Women are more likely than men to have medical conditions that raise their risk of coronary heart disease, such as:

  • Anemia, especially during pregnancy
  • Early menopause (before age 40)
  • Endometriosis
  • High blood pressure after age 65
  • History of problems during pregnancy, including gestational diabetes, preeclampsia, eclampsia (high blood pressure during pregnancy), and giving birth to a baby who is premature or smaller than average
  • Hormonal birth control
  • Inflammatory and autoimmune diseases
  • Lack of physical activity
  • Mental health problems, such as stress, marital stress, anxiety, depression, or low social support
  • Metabolic syndrome, a group of risk factors that raises your risk for heart disease and other health problems
  • Overweight and obesity

Some factors raise women’s risk of coronary heart disease more than they increase the risk for men, including:

  • Diabetes
  • Low levels of HDL cholesterol
  • Mild to moderate high blood pressure
  • Smoking

The Heart Truth® talks about coronary heart disease risk factors for women and how to lower them.
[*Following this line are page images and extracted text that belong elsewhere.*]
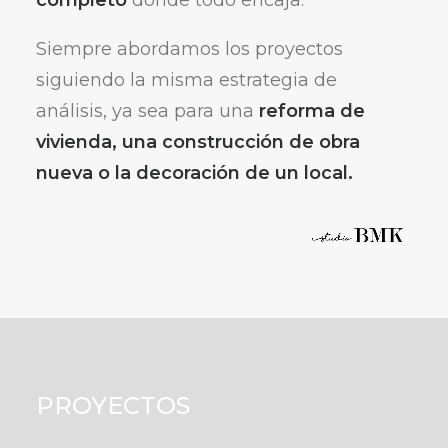
Siempre abordamos los proyectos
siguiendo la misma estrategia de
análisis, ya sea para una
reforma de
vivienda, una construcción de obra
nueva o la decoración de un local.
PROYECTOS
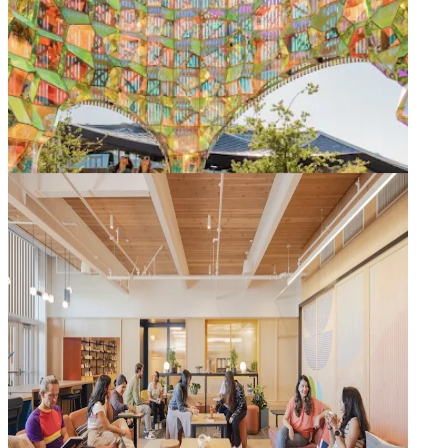
地元アーティスト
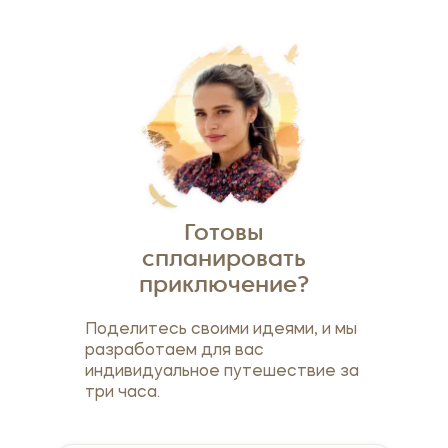
Готовы
спланировать
приключение?
Поделитесь своими идеями, и мы
разработаем для вас
индивидуальное путешествие за
три часа.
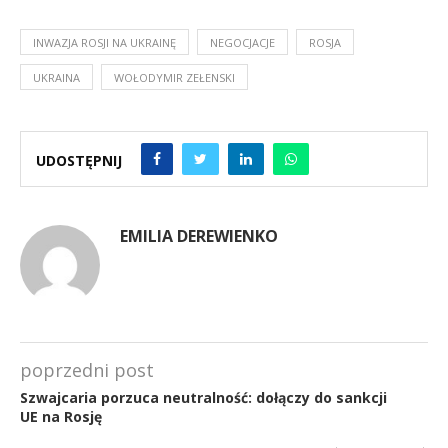
INWAZJA ROSJI NA UKRAINĘ
NEGOCJACJE
ROSJA
UKRAINA
WOŁODYMIR ZEŁENSKI
UDOSTĘPNIJ
EMILIA DEREWIENKO
poprzedni post
Szwajcaria porzuca neutralność: dołączy do sankcji
UE na Rosję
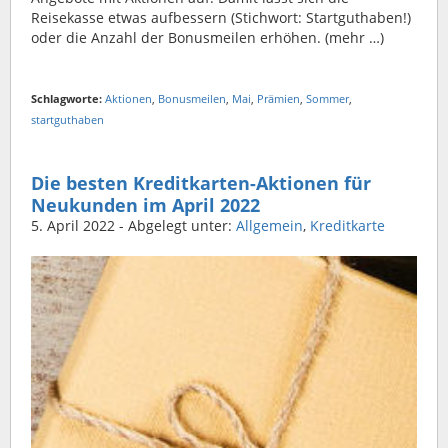
Reisekasse etwas aufbessern (Stichwort: Startguthaben!)
oder die Anzahl der Bonusmeilen erhöhen. (mehr …)
Schlagworte:
Aktionen
,
Bonusmeilen
,
Mai
,
Prämien
,
Sommer
,
startguthaben
Die besten Kreditkarten-Aktionen für
Neukunden im April 2022
5. April 2022
- Abgelegt unter:
Allgemein
,
Kreditkarte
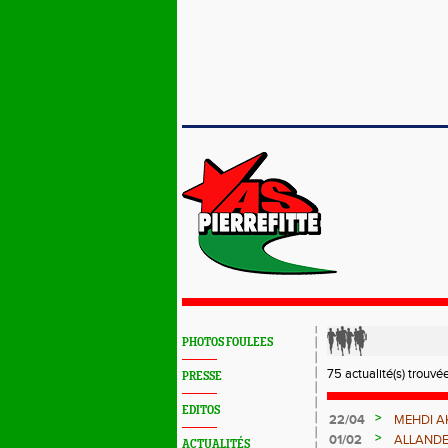
PHOTOS FOULEES
75 actualité(s) trouvé
PRESSE
EDITOS
>
22/04
MEHDI A
ROUTE e
>
01/02
ALLANDE
ACTUALITÉS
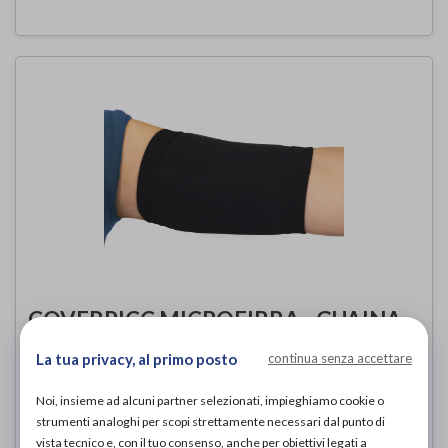
COVERPICC MICROFIBRA - GUAINA
PROTEGGI PICC - FANTASIA 1 (nero)
La tua privacy, al primo posto
continua senza accettare
IF Medical - Linphelle
di
Noi, insieme ad alcuni partner selezionati, impieghiamo cookie o
24,00€
PROVA E ACQUISTA IN NEGOZIO DA
strumenti analoghi per scopi strettamente necessari dal punto di
vista tecnico e, con il tuo consenso, anche per obiettivi legati a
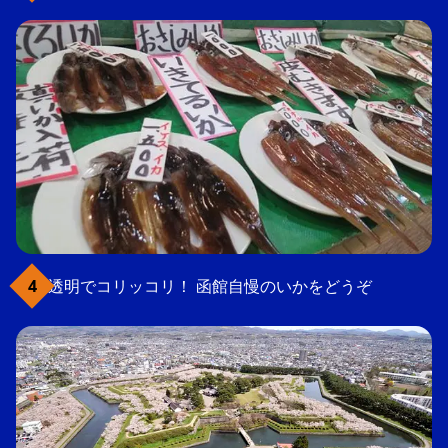
透明でコリッコリ！ 函館自慢のいかをどうぞ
How do symptoms differ for women?

  • Different activities bring on chest pain. In men, angina tends to worsen with physical activity and go away with rest. Women are more likely than men to have angina while they are resting. In women who have coronary microvascular disease, angina often happens during routine daily activities, such as shopping or cooking, rather than during exercise. Microvascular angina events may last longer and be more painful than other types of angina.
  • The location and type of pain may differ. Pain symptoms are different for each person. Women having angina or a heart attack often describe their chest pain as crushing, or they say it feels like pressure, squeezing, or tightness. Women also may have pain in the chest or the neck and throat.
  • Mental stress is more likely to trigger angina pain in women than in men.
  • Other symptoms common for women include nausea, vomiting, shortness of breath, abdominal pain, sleep problems, tiredness, and lack of energy.

What do women need to know about diagnosis and treatment?
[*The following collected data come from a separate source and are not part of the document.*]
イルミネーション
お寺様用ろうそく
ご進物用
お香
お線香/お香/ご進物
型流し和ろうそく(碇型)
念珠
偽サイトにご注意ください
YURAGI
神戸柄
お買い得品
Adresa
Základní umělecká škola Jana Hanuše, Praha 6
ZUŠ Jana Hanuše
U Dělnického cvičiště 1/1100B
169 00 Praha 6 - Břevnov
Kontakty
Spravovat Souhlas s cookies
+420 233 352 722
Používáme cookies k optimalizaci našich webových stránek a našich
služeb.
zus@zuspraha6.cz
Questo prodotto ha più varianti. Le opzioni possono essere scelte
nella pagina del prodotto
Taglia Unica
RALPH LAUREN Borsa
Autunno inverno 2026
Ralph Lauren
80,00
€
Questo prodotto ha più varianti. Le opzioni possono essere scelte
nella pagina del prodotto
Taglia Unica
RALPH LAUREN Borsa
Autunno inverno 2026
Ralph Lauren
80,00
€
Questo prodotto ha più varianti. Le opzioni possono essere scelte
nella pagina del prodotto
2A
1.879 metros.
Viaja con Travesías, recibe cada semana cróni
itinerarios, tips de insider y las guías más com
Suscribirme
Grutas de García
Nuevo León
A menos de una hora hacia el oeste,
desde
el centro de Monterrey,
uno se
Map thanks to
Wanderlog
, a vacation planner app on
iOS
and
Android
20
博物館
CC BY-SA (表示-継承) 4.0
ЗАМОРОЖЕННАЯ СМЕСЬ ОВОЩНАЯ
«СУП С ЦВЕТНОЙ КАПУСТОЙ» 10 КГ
Tests and procedures for diagnosing coronary heart disease are similar for women and men, but women may experience delays in diagnosis or treatment.
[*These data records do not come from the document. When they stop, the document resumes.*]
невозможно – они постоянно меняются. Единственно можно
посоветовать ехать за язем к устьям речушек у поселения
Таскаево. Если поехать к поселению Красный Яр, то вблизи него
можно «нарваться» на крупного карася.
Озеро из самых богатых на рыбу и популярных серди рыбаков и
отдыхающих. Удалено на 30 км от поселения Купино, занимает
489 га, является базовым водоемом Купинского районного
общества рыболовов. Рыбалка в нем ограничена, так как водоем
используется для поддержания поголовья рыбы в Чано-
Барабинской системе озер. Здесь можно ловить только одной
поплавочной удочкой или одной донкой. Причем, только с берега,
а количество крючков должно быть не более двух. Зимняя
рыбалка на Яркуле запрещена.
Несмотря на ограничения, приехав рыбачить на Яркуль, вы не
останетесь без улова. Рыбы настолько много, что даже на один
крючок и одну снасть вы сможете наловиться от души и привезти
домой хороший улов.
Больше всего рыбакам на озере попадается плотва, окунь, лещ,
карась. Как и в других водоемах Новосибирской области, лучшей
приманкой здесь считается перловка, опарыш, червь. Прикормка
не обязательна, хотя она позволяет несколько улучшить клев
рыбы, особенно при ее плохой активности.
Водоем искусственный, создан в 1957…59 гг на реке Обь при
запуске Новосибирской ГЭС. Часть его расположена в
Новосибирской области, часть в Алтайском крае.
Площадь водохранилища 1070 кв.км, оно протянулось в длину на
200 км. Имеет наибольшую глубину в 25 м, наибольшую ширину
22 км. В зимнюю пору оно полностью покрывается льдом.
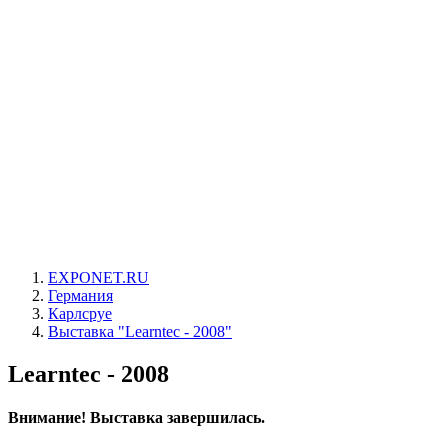
EXPONET.RU
Германия
Карлсруе
Выставка "Learntec - 2008"
Learntec - 2008
Внимание! Выставка завершилась.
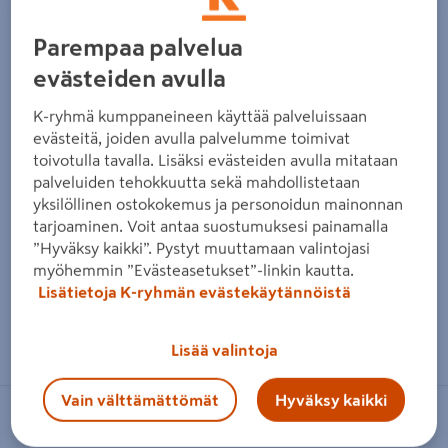
Parempaa palvelua
evästeiden avulla
K-ryhmä kumppaneineen käyttää palveluissaan
evästeitä, joiden avulla palvelumme toimivat
toivotulla tavalla. Lisäksi evästeiden avulla mitataan
palveluiden tehokkuutta sekä mahdollistetaan
yksilöllinen ostokokemus ja personoidun mainonnan
tarjoaminen. Voit antaa suostumuksesi painamalla
”Hyväksy kaikki”. Pystyt muuttamaan valintojasi
myöhemmin ”Evästeasetukset”-linkin kautta.
Lisätietoja K-ryhmän evästekäytännöistä
Zoomaa kuvaa sormilla kosketusnäytöllä
Lisää valintoja
Vain välttämättömät
Hyväksy kaikki
KWC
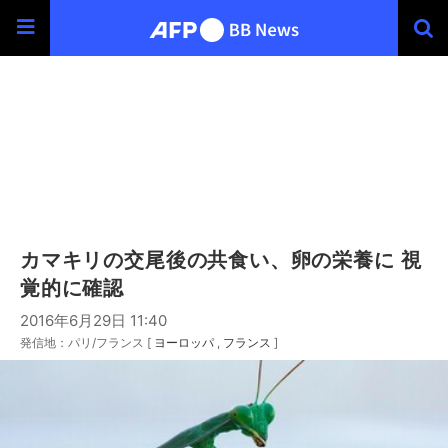
カマキリの交尾後の共食い、卵の栄養に 視
覚的に確認
2016年6月29日 11:40
発信地：パリ/フランス [
ヨーロッパ
フランス
]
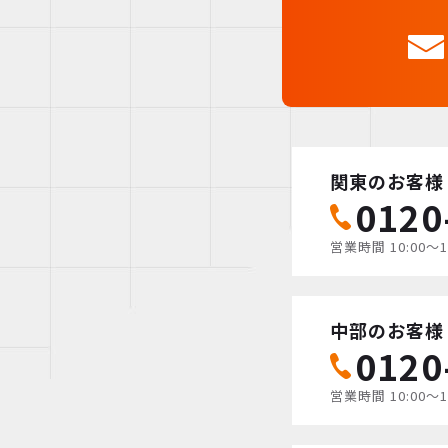
関東のお客様
0120
営業時間 10:00〜
中部のお客様
0120
営業時間 10:00〜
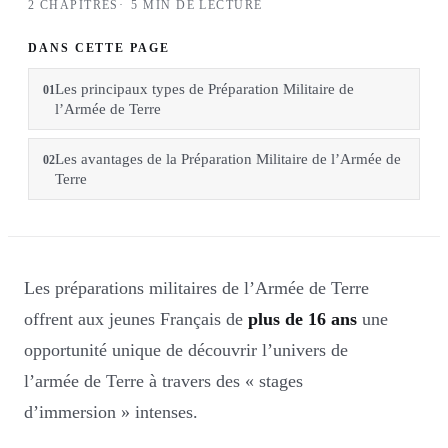
2 CHAPITRES
5 MIN DE LECTURE
DANS CETTE PAGE
Les principaux types de Préparation Militaire de
01
l’Armée de Terre
Les avantages de la Préparation Militaire de l’Armée de
02
Terre
Les préparations militaires de l’Armée de Terre
offrent aux jeunes Français de
plus de 16 ans
une
opportunité unique de découvrir l’univers de
l’armée de Terre à travers des « stages
d’immersion » intenses.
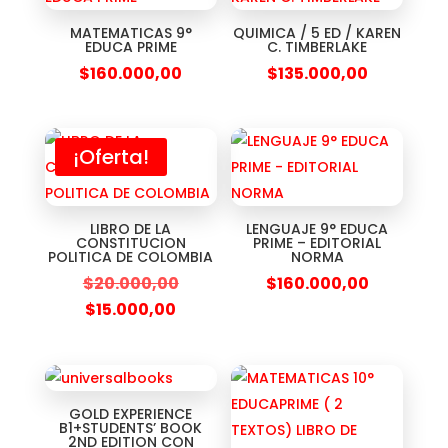
MATEMATICAS 9°
QUIMICA / 5 ED / KAREN
EDUCA PRIME
C. TIMBERLAKE
$
160.000,00
$
135.000,00
¡Oferta!
LIBRO DE LA
LENGUAJE 9° EDUCA
CONSTITUCION
PRIME – EDITORIAL
POLITICA DE COLOMBIA
NORMA
$
20.000,00
$
160.000,00
$
15.000,00
GOLD EXPERIENCE
B1+STUDENTS’ BOOK
2ND EDITION CON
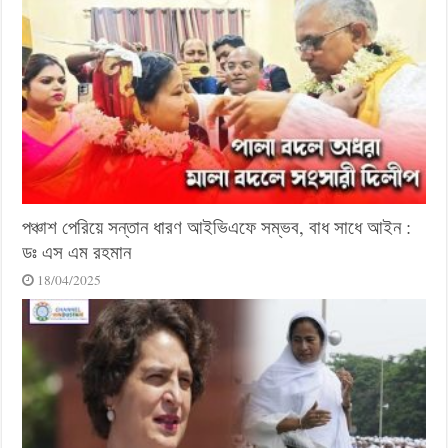
পঞ্চাশ পেরিয়ে সন্তান ধারণ আইভিএফে সম্ভব, বাধ সাধে আইন :
ডঃ এস এম রহমান
18/04/2025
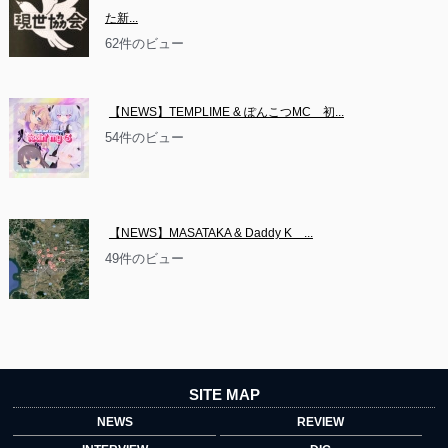
た新...
62件のビュー
【NEWS】TEMPLIME & ぽんこつMC　初...
54件のビュー
【NEWS】MASATAKA & Daddy K　...
49件のビュー
SITE MAP
NEWS
REVIEW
  • Ask about important diagnostic tests. Doctors may be less likely to refer women for diagnostic tests for coronary heart disease. When women go to the hospital for heart symptoms, they may be more likely than men to experience delays receiving an initial EKG, are less likely to receive care from a heart specialist during hospitalization, and are less likely to receive certain types of treatments and medicines. Younger women are more likely than men to be misdiagnosed and sent home from the emergency department after cardiac events that occur from undiagnosed and untreated vascular heart disease.
  • Ask about treatment options that are effective for men and women. Women may be less likely than men to receive aspirin, statins, and beta blockers for treating their heart disease. Although women may be as likely as men to benefit from a pacemaker or a defibrillator, women are less likely to receive these treatments for complications of coronary heart disease. Women may be less likely to receive some heart treatments such as percutaneous coronary intervention or coronary artery bypass grafting than men are, even though research shows that both men and women can benefit from these procedures.
  • Know and share your risk factors. Healthcare providers may not recognize a woman’s risk of coronary heart disease. Commonly used risk-scoring systems may not accurately predict risk in women.
  • Learn the symptoms and seek medical care right away. Immediate care may help prevent complications such as heart attack or sudden cardiac arrest.